Si sur notre planète, le temps s'écoule de manière régulière et avec la constance d'un métronome, la perception qu'on peut en avoir est, elle, totalement variable. Pour l'illustrer, il m'est quasiment impossible de dire, ne serait-ce qu'approximativement, combien de temps je suis resté à contempler ce spectacle matinal qui n'avait pourtant pas encore livré toute sa splendeur.

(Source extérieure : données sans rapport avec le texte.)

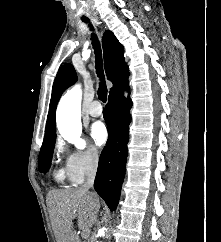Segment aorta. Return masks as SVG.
<instances>
[{"label": "aorta", "mask_w": 221, "mask_h": 242, "mask_svg": "<svg viewBox=\"0 0 221 242\" xmlns=\"http://www.w3.org/2000/svg\"><path fill=\"white\" fill-rule=\"evenodd\" d=\"M81 100V86L75 85L61 98L56 113L60 134L66 140L74 142L79 148L84 147V143L80 139L82 133ZM105 231V228L101 229L100 234L104 236Z\"/></svg>", "instance_id": "762f6f07"}]
</instances>
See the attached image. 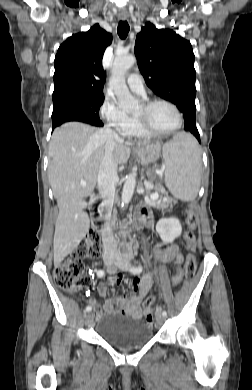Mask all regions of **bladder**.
I'll return each mask as SVG.
<instances>
[{
    "mask_svg": "<svg viewBox=\"0 0 252 390\" xmlns=\"http://www.w3.org/2000/svg\"><path fill=\"white\" fill-rule=\"evenodd\" d=\"M95 333L108 344L125 351L143 347L153 337L149 325L129 318L102 317L96 323Z\"/></svg>",
    "mask_w": 252,
    "mask_h": 390,
    "instance_id": "bladder-1",
    "label": "bladder"
}]
</instances>
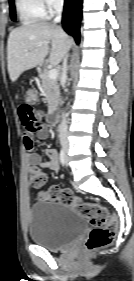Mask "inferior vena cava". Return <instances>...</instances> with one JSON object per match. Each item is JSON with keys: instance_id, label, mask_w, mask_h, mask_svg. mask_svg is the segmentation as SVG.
I'll use <instances>...</instances> for the list:
<instances>
[{"instance_id": "obj_1", "label": "inferior vena cava", "mask_w": 134, "mask_h": 281, "mask_svg": "<svg viewBox=\"0 0 134 281\" xmlns=\"http://www.w3.org/2000/svg\"><path fill=\"white\" fill-rule=\"evenodd\" d=\"M54 8L56 10V17L54 19V23H59L61 22V18H62V10H63V0H55L54 3ZM67 53V52H66ZM67 78V54H65L64 60H63V67H62V73H61V80L65 81ZM67 115L63 114L62 115V120H61V124L59 126V138H60V142L61 145L63 147H67Z\"/></svg>"}]
</instances>
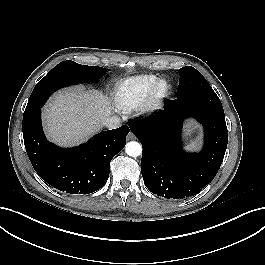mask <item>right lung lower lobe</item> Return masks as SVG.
<instances>
[{
  "mask_svg": "<svg viewBox=\"0 0 265 265\" xmlns=\"http://www.w3.org/2000/svg\"><path fill=\"white\" fill-rule=\"evenodd\" d=\"M41 108L23 117L22 125L25 148L38 175L69 194H88L104 186L112 158L126 144L129 127L100 132L74 148H60L45 138Z\"/></svg>",
  "mask_w": 265,
  "mask_h": 265,
  "instance_id": "right-lung-lower-lobe-1",
  "label": "right lung lower lobe"
}]
</instances>
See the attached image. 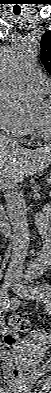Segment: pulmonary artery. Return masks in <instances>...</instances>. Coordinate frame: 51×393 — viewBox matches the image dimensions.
<instances>
[{
	"label": "pulmonary artery",
	"mask_w": 51,
	"mask_h": 393,
	"mask_svg": "<svg viewBox=\"0 0 51 393\" xmlns=\"http://www.w3.org/2000/svg\"><path fill=\"white\" fill-rule=\"evenodd\" d=\"M31 80L33 82V85L43 93H46L49 91V80L48 78L40 73V72H35L31 75Z\"/></svg>",
	"instance_id": "e3ab8cb5"
}]
</instances>
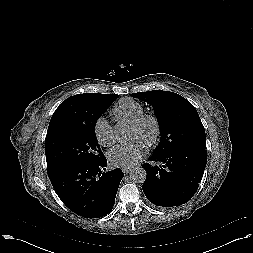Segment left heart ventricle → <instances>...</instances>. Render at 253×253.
Instances as JSON below:
<instances>
[{
	"label": "left heart ventricle",
	"mask_w": 253,
	"mask_h": 253,
	"mask_svg": "<svg viewBox=\"0 0 253 253\" xmlns=\"http://www.w3.org/2000/svg\"><path fill=\"white\" fill-rule=\"evenodd\" d=\"M153 127L151 124H147L142 130H136L130 127L129 130V138H137L142 140L143 142H146L152 134Z\"/></svg>",
	"instance_id": "b2bd125f"
}]
</instances>
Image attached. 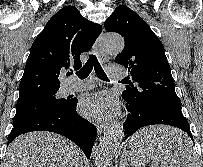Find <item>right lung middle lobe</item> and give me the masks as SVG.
I'll return each mask as SVG.
<instances>
[{"mask_svg": "<svg viewBox=\"0 0 203 167\" xmlns=\"http://www.w3.org/2000/svg\"><path fill=\"white\" fill-rule=\"evenodd\" d=\"M56 93L53 92L27 103L17 105L16 115L13 118V127L32 118L66 109L70 105L71 99H59L56 97Z\"/></svg>", "mask_w": 203, "mask_h": 167, "instance_id": "dd1d6c3e", "label": "right lung middle lobe"}]
</instances>
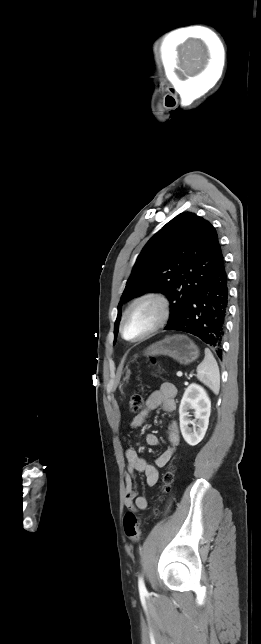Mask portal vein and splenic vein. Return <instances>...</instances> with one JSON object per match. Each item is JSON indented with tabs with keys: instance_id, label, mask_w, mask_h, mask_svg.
I'll return each mask as SVG.
<instances>
[{
	"instance_id": "18ae733b",
	"label": "portal vein and splenic vein",
	"mask_w": 261,
	"mask_h": 644,
	"mask_svg": "<svg viewBox=\"0 0 261 644\" xmlns=\"http://www.w3.org/2000/svg\"><path fill=\"white\" fill-rule=\"evenodd\" d=\"M182 375H183V373H182L181 371H178V372H177V376H178V377H181Z\"/></svg>"
}]
</instances>
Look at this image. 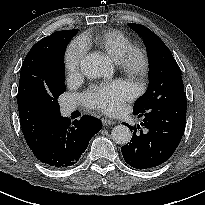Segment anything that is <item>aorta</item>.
<instances>
[{
  "instance_id": "obj_1",
  "label": "aorta",
  "mask_w": 205,
  "mask_h": 205,
  "mask_svg": "<svg viewBox=\"0 0 205 205\" xmlns=\"http://www.w3.org/2000/svg\"><path fill=\"white\" fill-rule=\"evenodd\" d=\"M80 69L87 78H100L110 72L107 59L99 53L87 54L80 63ZM111 137L115 143L125 145L132 134L127 126L120 124L112 129Z\"/></svg>"
}]
</instances>
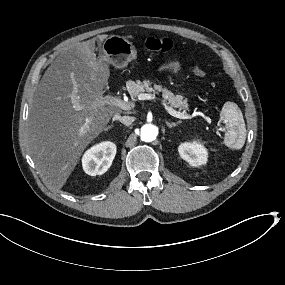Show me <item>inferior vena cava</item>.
Returning a JSON list of instances; mask_svg holds the SVG:
<instances>
[{
  "label": "inferior vena cava",
  "mask_w": 285,
  "mask_h": 285,
  "mask_svg": "<svg viewBox=\"0 0 285 285\" xmlns=\"http://www.w3.org/2000/svg\"><path fill=\"white\" fill-rule=\"evenodd\" d=\"M117 120H119L124 125L129 126L133 123L134 117L117 115Z\"/></svg>",
  "instance_id": "inferior-vena-cava-1"
}]
</instances>
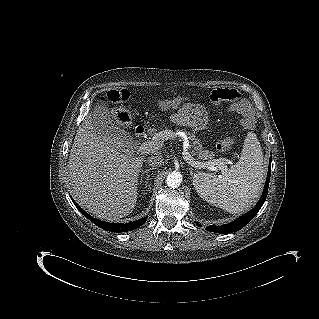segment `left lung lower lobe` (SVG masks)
Listing matches in <instances>:
<instances>
[{"label":"left lung lower lobe","mask_w":319,"mask_h":319,"mask_svg":"<svg viewBox=\"0 0 319 319\" xmlns=\"http://www.w3.org/2000/svg\"><path fill=\"white\" fill-rule=\"evenodd\" d=\"M270 172H271V158H270V162H269L268 175H267L266 184L264 187L262 197L259 200V202L257 203V205L252 210H250L248 213L241 216L240 218H238L236 221H234L232 223L225 224L222 226H208V227H206V229L211 231V232L225 233L226 234V233L236 232V231L242 229L246 224H248L252 220V218L258 213V211L260 210V208L262 207V205L265 202V199L267 196V191H268V186H269V181H270ZM197 225L201 226L198 223H197Z\"/></svg>","instance_id":"0a47b994"}]
</instances>
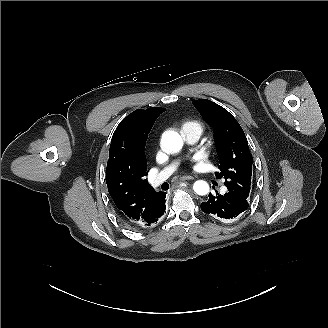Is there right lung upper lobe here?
<instances>
[{"mask_svg":"<svg viewBox=\"0 0 328 328\" xmlns=\"http://www.w3.org/2000/svg\"><path fill=\"white\" fill-rule=\"evenodd\" d=\"M164 111L161 107L135 110L120 122L111 139L106 183L119 216L128 225L147 218L158 197L159 192L146 179L147 138L142 136V129Z\"/></svg>","mask_w":328,"mask_h":328,"instance_id":"right-lung-upper-lobe-1","label":"right lung upper lobe"}]
</instances>
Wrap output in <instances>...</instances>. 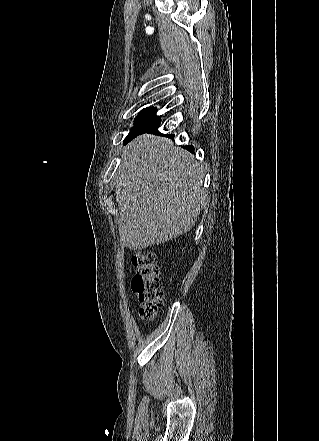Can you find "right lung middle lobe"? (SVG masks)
Here are the masks:
<instances>
[{
  "instance_id": "1",
  "label": "right lung middle lobe",
  "mask_w": 319,
  "mask_h": 441,
  "mask_svg": "<svg viewBox=\"0 0 319 441\" xmlns=\"http://www.w3.org/2000/svg\"><path fill=\"white\" fill-rule=\"evenodd\" d=\"M156 112V108L150 107L143 109L136 117L135 126L131 129L130 133L125 138L124 144L138 136L145 128L158 120L160 116H156Z\"/></svg>"
}]
</instances>
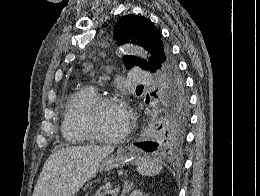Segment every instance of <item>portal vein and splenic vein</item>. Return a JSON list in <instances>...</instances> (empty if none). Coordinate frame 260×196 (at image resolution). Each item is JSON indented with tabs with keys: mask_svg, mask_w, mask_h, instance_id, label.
<instances>
[{
	"mask_svg": "<svg viewBox=\"0 0 260 196\" xmlns=\"http://www.w3.org/2000/svg\"><path fill=\"white\" fill-rule=\"evenodd\" d=\"M116 190H117V191H120V190H121V187H120V186H117V187H116ZM113 196H117V194H113Z\"/></svg>",
	"mask_w": 260,
	"mask_h": 196,
	"instance_id": "obj_1",
	"label": "portal vein and splenic vein"
}]
</instances>
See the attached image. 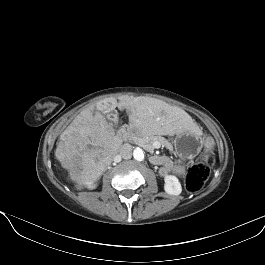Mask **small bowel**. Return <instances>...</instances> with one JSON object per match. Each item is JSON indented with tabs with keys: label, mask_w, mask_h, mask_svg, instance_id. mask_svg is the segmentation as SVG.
I'll return each instance as SVG.
<instances>
[{
	"label": "small bowel",
	"mask_w": 265,
	"mask_h": 265,
	"mask_svg": "<svg viewBox=\"0 0 265 265\" xmlns=\"http://www.w3.org/2000/svg\"><path fill=\"white\" fill-rule=\"evenodd\" d=\"M154 160L155 163L159 164L160 170L159 173L162 176H166L167 174L173 172L177 175H182L184 172V165L181 162H174L168 157L165 156H157Z\"/></svg>",
	"instance_id": "obj_1"
}]
</instances>
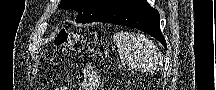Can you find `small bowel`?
Instances as JSON below:
<instances>
[{
  "label": "small bowel",
  "mask_w": 216,
  "mask_h": 90,
  "mask_svg": "<svg viewBox=\"0 0 216 90\" xmlns=\"http://www.w3.org/2000/svg\"><path fill=\"white\" fill-rule=\"evenodd\" d=\"M99 75L92 67H87L83 72L82 89L83 90H96L99 84ZM55 90H71L68 84L60 85Z\"/></svg>",
  "instance_id": "small-bowel-1"
}]
</instances>
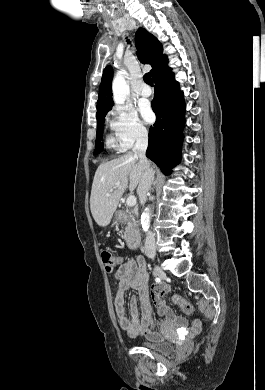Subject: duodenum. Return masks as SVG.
I'll use <instances>...</instances> for the list:
<instances>
[{
	"label": "duodenum",
	"mask_w": 265,
	"mask_h": 390,
	"mask_svg": "<svg viewBox=\"0 0 265 390\" xmlns=\"http://www.w3.org/2000/svg\"><path fill=\"white\" fill-rule=\"evenodd\" d=\"M128 220V215L127 213L123 212V211H120L116 214V221L117 222H126ZM140 246V237L139 235L132 231L128 234V237H127V247L129 249H137L139 248Z\"/></svg>",
	"instance_id": "410a0bca"
}]
</instances>
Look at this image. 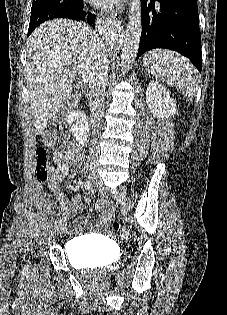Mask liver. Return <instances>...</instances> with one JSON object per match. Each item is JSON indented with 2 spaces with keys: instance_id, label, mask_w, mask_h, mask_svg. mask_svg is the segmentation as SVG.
Here are the masks:
<instances>
[{
  "instance_id": "1",
  "label": "liver",
  "mask_w": 227,
  "mask_h": 315,
  "mask_svg": "<svg viewBox=\"0 0 227 315\" xmlns=\"http://www.w3.org/2000/svg\"><path fill=\"white\" fill-rule=\"evenodd\" d=\"M99 53H106L105 46L84 23L55 19L33 31L27 42L26 80L36 135L71 100L73 67L91 74Z\"/></svg>"
}]
</instances>
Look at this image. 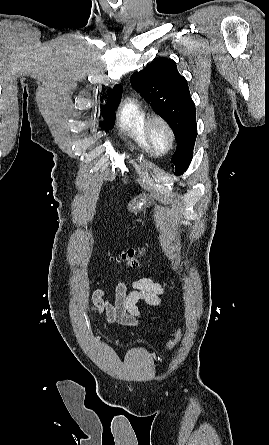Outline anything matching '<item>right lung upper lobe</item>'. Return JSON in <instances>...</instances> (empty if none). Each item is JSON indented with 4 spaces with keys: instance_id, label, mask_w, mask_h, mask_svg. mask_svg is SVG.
I'll use <instances>...</instances> for the list:
<instances>
[{
    "instance_id": "obj_1",
    "label": "right lung upper lobe",
    "mask_w": 269,
    "mask_h": 445,
    "mask_svg": "<svg viewBox=\"0 0 269 445\" xmlns=\"http://www.w3.org/2000/svg\"><path fill=\"white\" fill-rule=\"evenodd\" d=\"M121 96H122V87L120 85H116L114 89L109 93L108 104L102 106V108H109L115 105L118 101H120Z\"/></svg>"
}]
</instances>
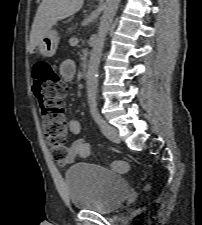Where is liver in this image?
Here are the masks:
<instances>
[{"mask_svg":"<svg viewBox=\"0 0 202 225\" xmlns=\"http://www.w3.org/2000/svg\"><path fill=\"white\" fill-rule=\"evenodd\" d=\"M84 0H42L38 7L30 34L29 51L36 48L45 33L58 21L77 13Z\"/></svg>","mask_w":202,"mask_h":225,"instance_id":"liver-1","label":"liver"}]
</instances>
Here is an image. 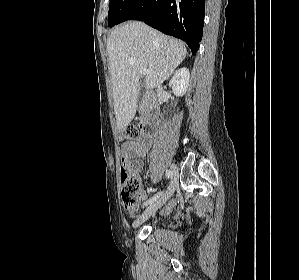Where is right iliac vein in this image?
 I'll use <instances>...</instances> for the list:
<instances>
[{"label":"right iliac vein","mask_w":299,"mask_h":280,"mask_svg":"<svg viewBox=\"0 0 299 280\" xmlns=\"http://www.w3.org/2000/svg\"><path fill=\"white\" fill-rule=\"evenodd\" d=\"M171 173H172V179H171L170 185H169L167 191L165 192V194H163L160 199H158L154 203L150 204V206L134 222V224H133L134 227H137L140 224H142L144 221H146L159 208H161L166 203V201L173 195L174 191L178 187V169L174 164L171 165Z\"/></svg>","instance_id":"right-iliac-vein-1"}]
</instances>
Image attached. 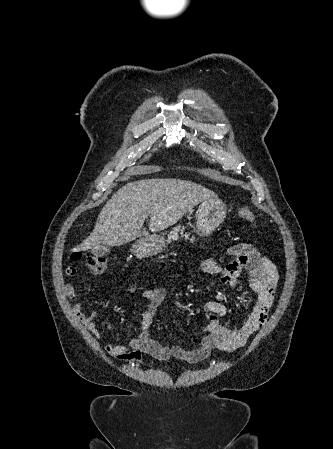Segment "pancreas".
I'll list each match as a JSON object with an SVG mask.
<instances>
[{
    "instance_id": "pancreas-1",
    "label": "pancreas",
    "mask_w": 333,
    "mask_h": 449,
    "mask_svg": "<svg viewBox=\"0 0 333 449\" xmlns=\"http://www.w3.org/2000/svg\"><path fill=\"white\" fill-rule=\"evenodd\" d=\"M179 231H180V227L179 226L175 227L174 230L169 234V238H177L178 237L177 232H179ZM185 238L188 239V235H185ZM191 241H192V239H191Z\"/></svg>"
}]
</instances>
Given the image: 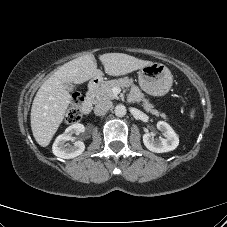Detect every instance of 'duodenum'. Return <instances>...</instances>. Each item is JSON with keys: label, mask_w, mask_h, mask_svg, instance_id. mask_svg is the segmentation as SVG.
Here are the masks:
<instances>
[{"label": "duodenum", "mask_w": 227, "mask_h": 227, "mask_svg": "<svg viewBox=\"0 0 227 227\" xmlns=\"http://www.w3.org/2000/svg\"><path fill=\"white\" fill-rule=\"evenodd\" d=\"M102 80L103 78L101 76H97L94 79H92L91 82L89 83L87 95L82 105V111L86 115L90 114L92 111L94 92L100 85Z\"/></svg>", "instance_id": "duodenum-1"}]
</instances>
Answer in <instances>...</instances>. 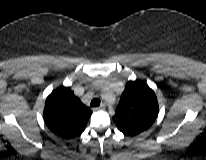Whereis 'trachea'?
<instances>
[{
    "label": "trachea",
    "mask_w": 206,
    "mask_h": 160,
    "mask_svg": "<svg viewBox=\"0 0 206 160\" xmlns=\"http://www.w3.org/2000/svg\"><path fill=\"white\" fill-rule=\"evenodd\" d=\"M99 105H100L99 99L94 98V99L91 101V106H92V107H98Z\"/></svg>",
    "instance_id": "3493384b"
}]
</instances>
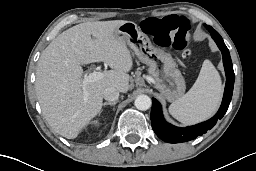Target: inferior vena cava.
I'll use <instances>...</instances> for the list:
<instances>
[{
  "instance_id": "obj_1",
  "label": "inferior vena cava",
  "mask_w": 256,
  "mask_h": 171,
  "mask_svg": "<svg viewBox=\"0 0 256 171\" xmlns=\"http://www.w3.org/2000/svg\"><path fill=\"white\" fill-rule=\"evenodd\" d=\"M103 97L109 102H114L119 97V91L114 87H107L103 92Z\"/></svg>"
}]
</instances>
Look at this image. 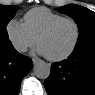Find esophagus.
I'll list each match as a JSON object with an SVG mask.
<instances>
[{"label": "esophagus", "instance_id": "34e87169", "mask_svg": "<svg viewBox=\"0 0 95 95\" xmlns=\"http://www.w3.org/2000/svg\"><path fill=\"white\" fill-rule=\"evenodd\" d=\"M39 61H40V59H38V58H33L32 59L33 64H37Z\"/></svg>", "mask_w": 95, "mask_h": 95}]
</instances>
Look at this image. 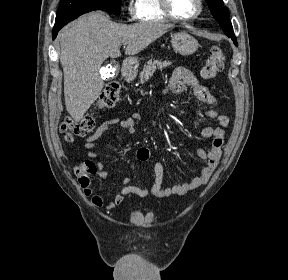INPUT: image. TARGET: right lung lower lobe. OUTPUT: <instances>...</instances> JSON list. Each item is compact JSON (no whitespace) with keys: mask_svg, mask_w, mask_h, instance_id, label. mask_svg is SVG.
<instances>
[{"mask_svg":"<svg viewBox=\"0 0 288 280\" xmlns=\"http://www.w3.org/2000/svg\"><path fill=\"white\" fill-rule=\"evenodd\" d=\"M102 9L100 7H87V8H83L80 10H74L71 11L59 18H56V22H55V26L53 28V32H52V37L53 39L56 38L58 31L64 26L66 25L68 22L74 20L75 18H77L78 16L84 14V13H88L90 11L93 10H99Z\"/></svg>","mask_w":288,"mask_h":280,"instance_id":"1","label":"right lung lower lobe"}]
</instances>
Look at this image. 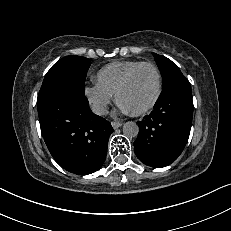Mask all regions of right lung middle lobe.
Here are the masks:
<instances>
[{"mask_svg": "<svg viewBox=\"0 0 231 231\" xmlns=\"http://www.w3.org/2000/svg\"><path fill=\"white\" fill-rule=\"evenodd\" d=\"M90 65V60L81 56L72 55L60 59L47 72L38 99L63 87H74L84 92L85 78Z\"/></svg>", "mask_w": 231, "mask_h": 231, "instance_id": "right-lung-middle-lobe-1", "label": "right lung middle lobe"}]
</instances>
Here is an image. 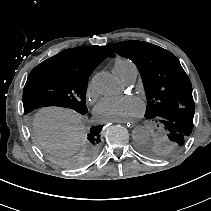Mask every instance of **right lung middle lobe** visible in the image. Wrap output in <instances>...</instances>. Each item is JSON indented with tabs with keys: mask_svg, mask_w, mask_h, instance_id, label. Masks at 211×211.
<instances>
[{
	"mask_svg": "<svg viewBox=\"0 0 211 211\" xmlns=\"http://www.w3.org/2000/svg\"><path fill=\"white\" fill-rule=\"evenodd\" d=\"M90 74L71 69L38 65L29 74L24 91V114L32 117L38 108L60 106L74 109L80 114L87 113L86 89ZM103 125L92 126L87 138L89 148L82 159H67L50 154L51 159L64 167H75L91 162L99 151L100 132Z\"/></svg>",
	"mask_w": 211,
	"mask_h": 211,
	"instance_id": "right-lung-middle-lobe-1",
	"label": "right lung middle lobe"
}]
</instances>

Je repris le chemin qui m'avait amené jusque là et je le poursuivis en direction du sud, empruntant la route traversant la combe menant jusqu'au lac d'Antre. Je franchis quelques barrières électriques destinées à contenir les Montbéliardes qui paissaient ici, et commençai à gravir la colline située plus ou moins au centre de cette longue langue de prairies entourées de forêts. Je jetais régulièrement un œil en arrière au fur et à mesure que je prenais de la hauteur et de la distance vis à vis de la tourbière pour contempler l'évolution de la lumière sur le paysage. J'avais une impression étrange de voir des fumerolles s'élevant du sol, un peu comme dans les zones volcaniques où les sources d'eau chaude rejettent de la vapeur dans l'atmosphère.
Le halo très lumineux qui nimbait le sol de la combe rendait visibles les rayons obliques du soleil levant. Les ombres des bouleaux se projetaient selon le même angle sur les herbes hautes et les bruyères qui recouvraient les zones les plus humides, restées vierge du travail des hommes. Au loin, une courbure du terrain se dessinait au fur et à mesure que le soleil gagnait sur l'ombre qui reculait à chaque seconde vers le fond de la scène. Pour finir le tableau, des vagues de brume s'effilochaient sous la brise, naissant et disparaissant au gré du vent et des conditions atmosphériques.
J'avais quasiment le soleil en face de moi et il fallait que je prenne garde aux éclats lumineux sur mon objectif. J'étais une fois de plus sidéré par le spectacle, la douceur de ce matin de juillet et la quiétude absolue qui se dégageait de ce paysage. Je pus faire quelques clichés, dont un panoramique dont je suis assez satisfait mais qui se prête mal au format du blog. J'aurai sans doute l'occasion de le publier à l'occasion d'une nouvelle exposition temporaire.
Je ne compte pas les sorties matinales durant lesquelles je trimballe mes quelques kilos de matériel avec la seule satisfaction d'avoir parcouru le vaste monde, sans même avoir sorti mon appareil photo. Je ressentais souvent une forme de frustration lorsque j'ai commencé à m'investir sérieusement dans cette activité, mais avec un peu d'expérience, on comprend que la réussite vient essentiellement de la persévérance et que la rencontre entre un paysage, une lumière le mettant en valeur et une envie de photographe est aléatoire et nécessite de remettre souvent l'ouvrage sur le métier. Et puis il arrive que la chance soit de notre côté et qu'une seule matinée offre son pesant d'opportunités qu'il faut savoir alors saisir. La préparation est essentielle, le travail et les réflexes acquis par la pratique sont le meilleur des atouts pour ne pas gâcher l'occasion et passer à côté d'une séance fructueuse. Ce début de matinée fut une de ces parenthèses incroyables, et pour avoir échangé avec un photographe habitué également du lieu, je sais que le lendemain matin fut bien plus terne que ce samedi.
J'espère avoir pu vous faire partager mon enthousiasme au travers de ces trois textes, les quelques photos témoigneront d'une beauté éphémère de ce coin de montagne, même si elles ne pourront jamais remplacer l'expérience du randonneur et de l'amateur de paysage que je suis.
Lu et contemplé avec un immense plaisir cette saga photographique jurassienne. Tout simplement splendide, quel talent. Merci Gilles.😊
Magnifique photo pour fonds d'écran de mon ordi !... et toujours d'aussi beaux textes.